At the time, the nominees vowed to be impartial.
“A good judge must be an umpire—a neutral and impartial arbiter who favors no political party, litigant or policy,” Kavanaugh wrote in the Wall Street Journal following a fiery hearing amid accusations of sexual misconduct from decades ago.
“A good judge must be an umpire—a neutral and impartial arbiter who favors no political party, litigant or policy.”
— Brett Kavanaugh
“Over the past 12 years, I have ruled sometimes for the prosecution and sometimes for criminal defendants, sometimes for workers and sometimes for businesses, sometimes for environmentalists and sometimes for coal miners,” he continued. “In each case, I have followed the law. I do not decide cases based on personal or policy preferences. I am not a pro-plaintiff or pro-defendant judge. I am not a pro-prosecution or pro-defense judge. I am a pro-law judge.”
Fox News senior judicial analyst Andrew Napolitano said Monday that he was shocked by Kavanaugh’s vote regarding Apple, saying “I did not see this coming.”
“All the indications about Brett Kavanaugh were that he was a monolithic conservative that wouldn’t even listen to the other side,” he said during an appearance on “America's Newsroom,” though noting that Kavanaugh always insisted he was “not a monolithic anything” and stressed he will listen to the facts and then decide how to rule.
“Today, he and the four liberal members of the court radically expanded the rights of plaintiffs to bring class actions,” Napolitano added.
Gorsuch, similarly, vowed to be impartial when asked during his confirmation hearing about Roe v. Wade, the 1973 ruling that affirmed a woman’s right to have an abortion under the U.S. Constitution.
Sen. Lindsey Graham asked Gorsuch whether Trump ever asked him to overturn the landmark abortion ruling in his interview with the president, to which Gorsuch replied, “No … I would have walked out the door. That's not what judges do.”
Gorsuch even went on to take a swipe at Trump during one of the hearings, saying criticisms against federal judges are troubling.
“When someone criticizes the honesty, the integrity, or the motives of a federal judge, I find that disheartening, I find that demoralizing,” said Gorsuch.

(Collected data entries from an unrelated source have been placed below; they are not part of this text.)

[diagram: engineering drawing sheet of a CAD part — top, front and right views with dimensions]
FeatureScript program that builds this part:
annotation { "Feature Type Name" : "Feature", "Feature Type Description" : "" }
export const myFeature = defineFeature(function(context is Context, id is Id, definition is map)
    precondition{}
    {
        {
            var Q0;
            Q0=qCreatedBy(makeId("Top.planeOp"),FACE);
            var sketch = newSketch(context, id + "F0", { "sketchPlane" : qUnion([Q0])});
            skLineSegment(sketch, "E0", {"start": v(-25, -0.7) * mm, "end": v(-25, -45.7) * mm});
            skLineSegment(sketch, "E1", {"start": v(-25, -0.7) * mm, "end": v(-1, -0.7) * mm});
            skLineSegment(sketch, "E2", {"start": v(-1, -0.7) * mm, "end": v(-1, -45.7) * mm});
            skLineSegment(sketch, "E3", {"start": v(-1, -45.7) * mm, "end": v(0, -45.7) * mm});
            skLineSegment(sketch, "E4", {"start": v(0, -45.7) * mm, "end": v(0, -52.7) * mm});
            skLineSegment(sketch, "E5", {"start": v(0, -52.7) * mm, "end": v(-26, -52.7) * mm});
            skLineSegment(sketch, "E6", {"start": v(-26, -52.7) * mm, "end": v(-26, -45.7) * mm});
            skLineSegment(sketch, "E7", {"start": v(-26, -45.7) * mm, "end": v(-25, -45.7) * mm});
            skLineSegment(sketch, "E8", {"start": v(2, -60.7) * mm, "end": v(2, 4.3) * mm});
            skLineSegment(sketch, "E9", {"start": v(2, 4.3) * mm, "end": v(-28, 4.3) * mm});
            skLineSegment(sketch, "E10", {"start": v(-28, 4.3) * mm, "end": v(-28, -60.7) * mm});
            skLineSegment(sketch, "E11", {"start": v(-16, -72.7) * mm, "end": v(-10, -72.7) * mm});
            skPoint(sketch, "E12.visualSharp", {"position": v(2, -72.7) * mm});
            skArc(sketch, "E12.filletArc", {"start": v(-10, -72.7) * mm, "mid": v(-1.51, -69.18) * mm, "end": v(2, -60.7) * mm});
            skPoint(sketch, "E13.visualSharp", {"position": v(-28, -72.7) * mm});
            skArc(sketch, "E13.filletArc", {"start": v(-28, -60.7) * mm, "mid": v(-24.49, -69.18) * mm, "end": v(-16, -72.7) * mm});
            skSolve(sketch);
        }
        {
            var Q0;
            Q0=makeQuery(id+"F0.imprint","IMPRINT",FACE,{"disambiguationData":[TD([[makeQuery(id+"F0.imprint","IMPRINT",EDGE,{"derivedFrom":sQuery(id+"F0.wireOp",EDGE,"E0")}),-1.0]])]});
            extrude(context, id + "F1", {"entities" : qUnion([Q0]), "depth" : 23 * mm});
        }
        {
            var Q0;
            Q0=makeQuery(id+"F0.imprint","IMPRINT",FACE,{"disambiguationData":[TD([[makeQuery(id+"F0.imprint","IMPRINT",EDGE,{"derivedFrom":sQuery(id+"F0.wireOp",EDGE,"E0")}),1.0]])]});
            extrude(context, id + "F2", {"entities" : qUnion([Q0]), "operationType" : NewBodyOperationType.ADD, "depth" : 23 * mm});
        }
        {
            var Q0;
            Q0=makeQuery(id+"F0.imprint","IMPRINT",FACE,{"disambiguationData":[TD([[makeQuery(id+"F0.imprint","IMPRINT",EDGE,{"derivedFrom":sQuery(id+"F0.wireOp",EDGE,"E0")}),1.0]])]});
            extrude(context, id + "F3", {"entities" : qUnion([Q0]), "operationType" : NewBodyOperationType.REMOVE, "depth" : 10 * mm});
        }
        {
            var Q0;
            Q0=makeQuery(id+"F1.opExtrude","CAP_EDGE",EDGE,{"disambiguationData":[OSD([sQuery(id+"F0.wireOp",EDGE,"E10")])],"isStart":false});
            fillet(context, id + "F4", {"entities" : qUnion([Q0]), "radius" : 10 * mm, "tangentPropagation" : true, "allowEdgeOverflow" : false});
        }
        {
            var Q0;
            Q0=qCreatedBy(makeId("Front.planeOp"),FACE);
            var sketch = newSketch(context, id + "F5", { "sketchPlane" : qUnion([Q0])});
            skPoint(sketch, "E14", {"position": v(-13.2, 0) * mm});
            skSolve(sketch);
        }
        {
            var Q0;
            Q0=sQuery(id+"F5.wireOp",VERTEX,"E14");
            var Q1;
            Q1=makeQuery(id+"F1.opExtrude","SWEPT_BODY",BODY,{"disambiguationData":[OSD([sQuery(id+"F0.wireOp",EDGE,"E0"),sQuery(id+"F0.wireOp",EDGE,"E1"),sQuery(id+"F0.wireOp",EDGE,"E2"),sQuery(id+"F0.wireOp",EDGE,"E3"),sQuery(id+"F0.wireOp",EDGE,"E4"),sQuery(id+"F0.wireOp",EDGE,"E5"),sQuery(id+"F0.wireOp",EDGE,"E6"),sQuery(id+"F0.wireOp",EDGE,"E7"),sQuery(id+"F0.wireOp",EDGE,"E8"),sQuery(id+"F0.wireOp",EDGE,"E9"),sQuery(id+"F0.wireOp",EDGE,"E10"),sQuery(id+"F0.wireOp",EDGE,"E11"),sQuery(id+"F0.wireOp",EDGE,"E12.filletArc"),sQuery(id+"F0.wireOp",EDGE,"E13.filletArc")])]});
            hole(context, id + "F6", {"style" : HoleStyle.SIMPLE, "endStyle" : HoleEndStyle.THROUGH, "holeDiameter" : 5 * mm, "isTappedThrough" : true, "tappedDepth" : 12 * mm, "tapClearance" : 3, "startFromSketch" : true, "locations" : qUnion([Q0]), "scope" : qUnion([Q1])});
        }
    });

Yet following the passage of pro-life laws across the U.S., particularly in Alabama, that restricted or banned abortions after six weeks or earlier, progressive groups and Democrats are warning that should the cases reach the Supreme Court, both Trump-appointed justices will side with the right on the issue.
Kavanaugh told the Senate during the confirmation process that he views the high court’s abortion precedents as settled law, a sentiment that helped win a critical confirmation vote from Republican Sen. Susan Collins.
In December, Kavanaugh voted to decline to review two lower-court decisions that banned Louisiana and Kansas from cutting Planned Parenthood’s Medicaid funding, a move that many pro-lifers saw an example of Kavanaugh not being a judge who would rule against abortion.
Gorsuch, meanwhile, was confirmed to replace Justice Antonin Scalia, a conservative judge who was skeptical of Roe v. Wade and suggested the abortion issue should be left to the states for them to independently decide.
Yet even as Gorsuch replaced an openly conservative justice, he hasn’t made comments that would indicate he’s angling to effectively overturn Roe v. Wade.
During confirmation hearings, Gorsuch issued a judicial defense of the abortion ruling, saying it set the precedent and he accepts that it’s “the law of the land.”
“Once a case is settled, that adds to the determinacy of law,” he said. “What was once a hotly contested issue is no longer a hotly contested issue. We move forward.”